The setting for this novel is a small fictional all women college outside Boston, one with no pretensions to academic excellence — not so long ago it was two-year college dedicated to producing secretaries who ‘married up’. Things have changed, and Fredericka’s parents are a big part of that.

The launch of the real story is Fredericka’s discovery that her father had a first wife. Her curiosity gets the upper hand and she sets a series of events in motion that bring the dramatic and narcissistic Laura Lee French to campus as a dorm housemother.

Aside from matters of personal history and potential embarrassment, it could have all worked out well except Fredericka never reckoned with Laura Lee’s need to put herself in the middle of high stakes drama, and her willingness to create those dramas in the most destructive ways possible. Laura Lee immediately launches herself into a very obvious affair with the married president of the university, with results that are only partially predictable. The Hatches get mired in the middle of all that, and their family ties and child rearing philosophies are put to the test.

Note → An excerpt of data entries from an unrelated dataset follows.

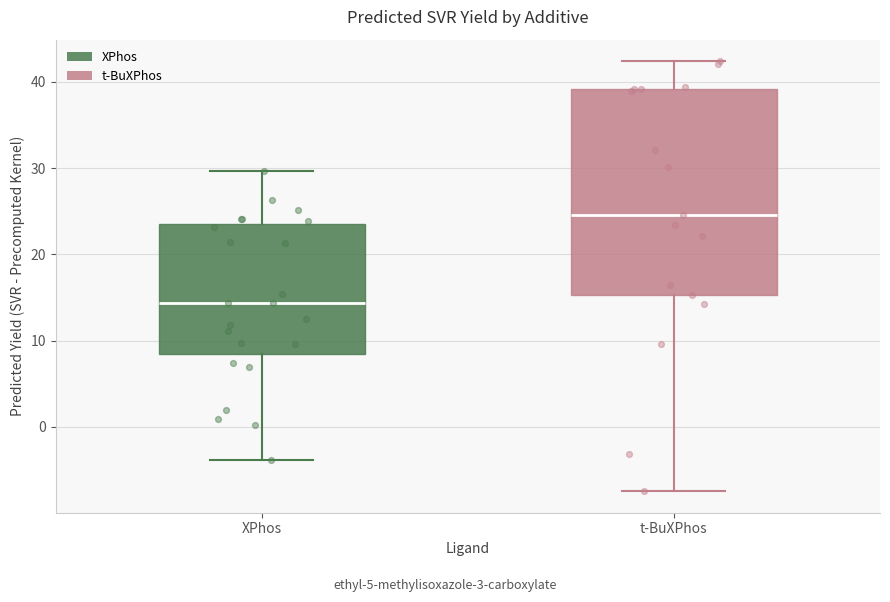

Reading left to right, transcribe this box plot: for each box, give where its median line is, the range the box spans, and where its two whiskers end, as read against the y-axis. The values are not printed on the chart, so give them approximately, as read against the axis.

XPhos: median 14, box 8 to 24, whiskers -4 to 30
t-BuXPhos: median 25, box 15 to 39, whiskers -7 to 42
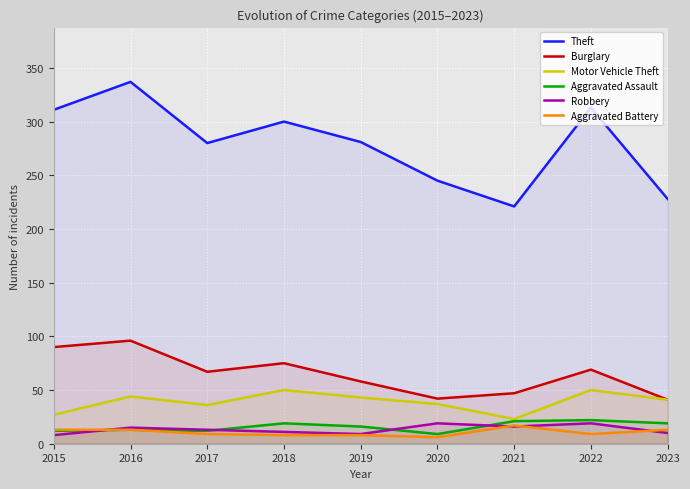

True or false: Motor Vehicle Theft and Theft intersect in this chart.

False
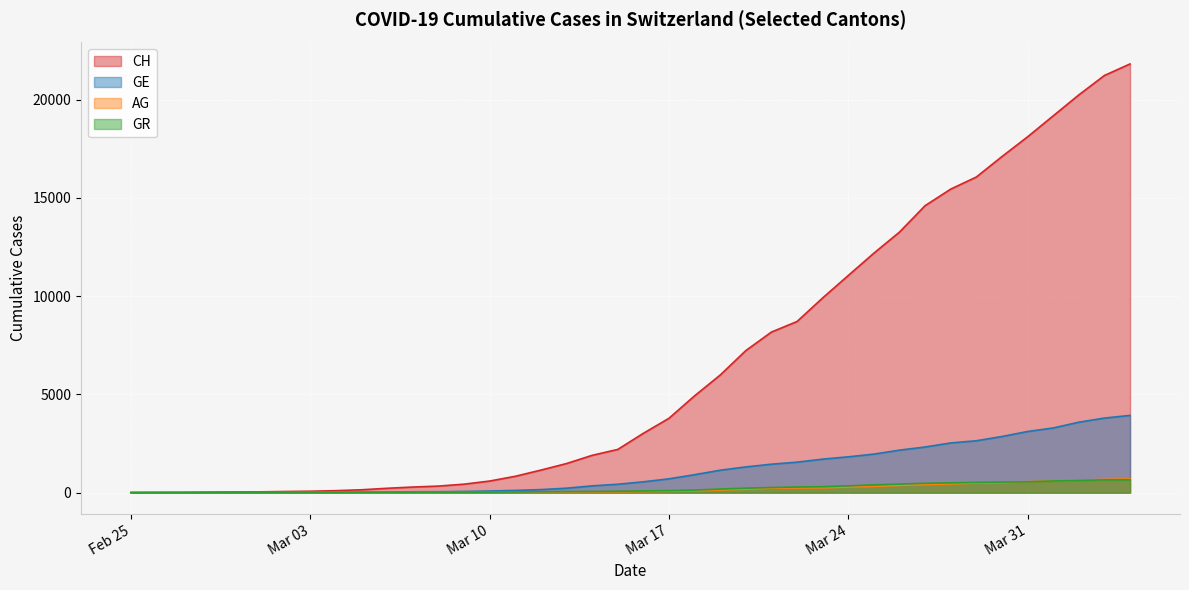

Rank the series at 2020-03-18 from highest to lowest value.

CH, GE, GR, AG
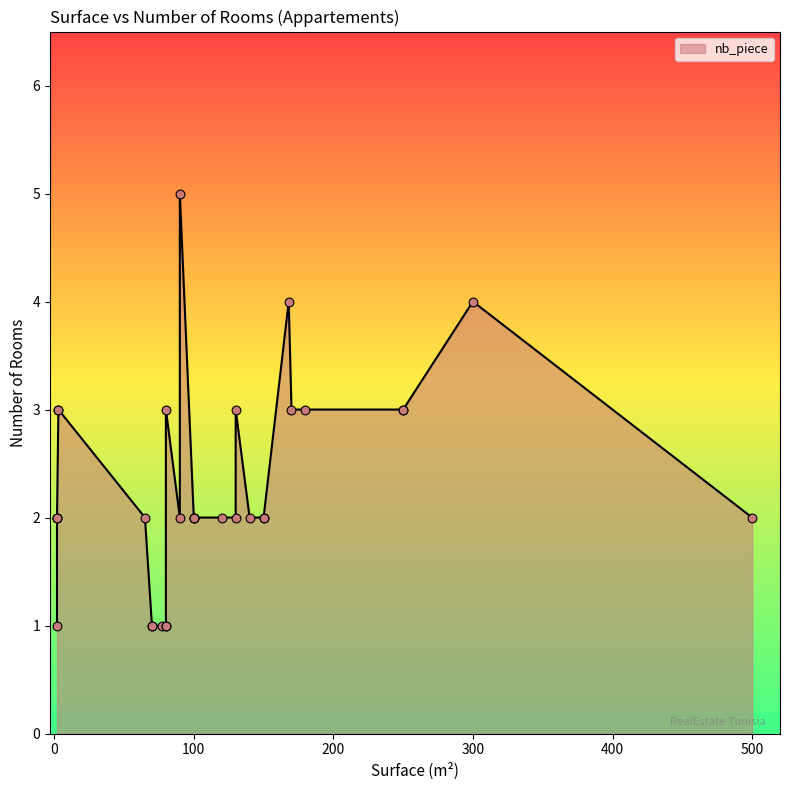

Which has a higher value, 15 or 12?

15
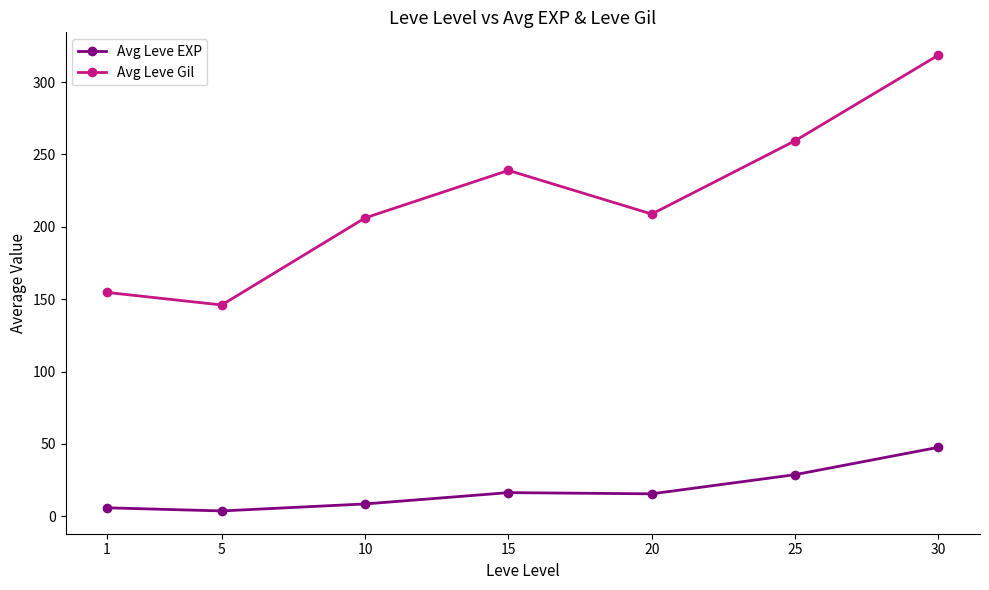

What is the total value across all series at 30?

366.3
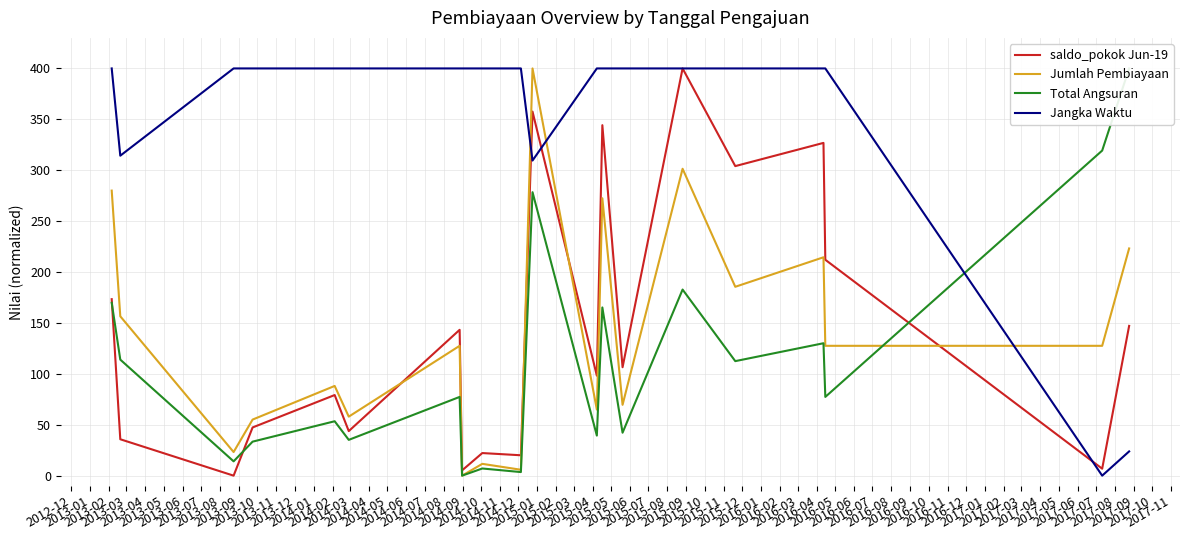

Which series ends up on top after the final intersection of Jumlah Pembiayaan and saldo_pokok Jun-19?

Jumlah Pembiayaan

This novel is in some ways very typical of Lipman’s other work. Laura Lee is a lot like the birth mother in ‘And then She Found Me’ — flamboyant, self centered, disdainful of laws and rules when they get in her way. On the other hand, while many of Lipman’s novels end just when the going gets interesting (‘The Pursuit of Alice Thrift’), this one carries through, so that we find out what happens to everybody for years down the line.

I like that kind of thing, so that made me happy. What I’m still not sure about is the first person narrator. I liked Fredericka, but it’s hard to tell a story like this from a teenager’s limited perspective. I would guess that Lipman liked the challenge of that, and for the most part she pulled it off. And it is interesting to see the union-oriented, this-family-is-a-democracy Hatches deal with a precocious teenager.

I liked this novel a great deal more than some of her work, but not as much as The Inn at Lake Devine.